____ Supplied data

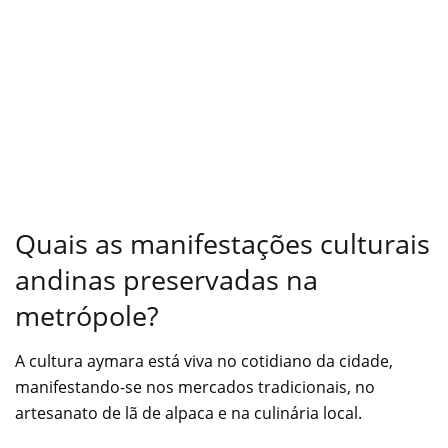
Quais as manifestações culturais
andinas preservadas na
metrópole?
A cultura aymara está viva no cotidiano da cidade,
manifestando-se nos mercados tradicionais, no
artesanato de lã de alpaca e na culinária local.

________

Recast the text of the entries above as a JSON list of strings, one string per line, skipping blank lines and leaving out the pictures.

▶ [Result of the exercise]:
[
  "Quais as manifestações culturais",
  "andinas preservadas na",
  "metrópole?",
  "A cultura aymara está viva no cotidiano da cidade,",
  "manifestando-se nos mercados tradicionais, no",
  "artesanato de lã de alpaca e na culinária local."
]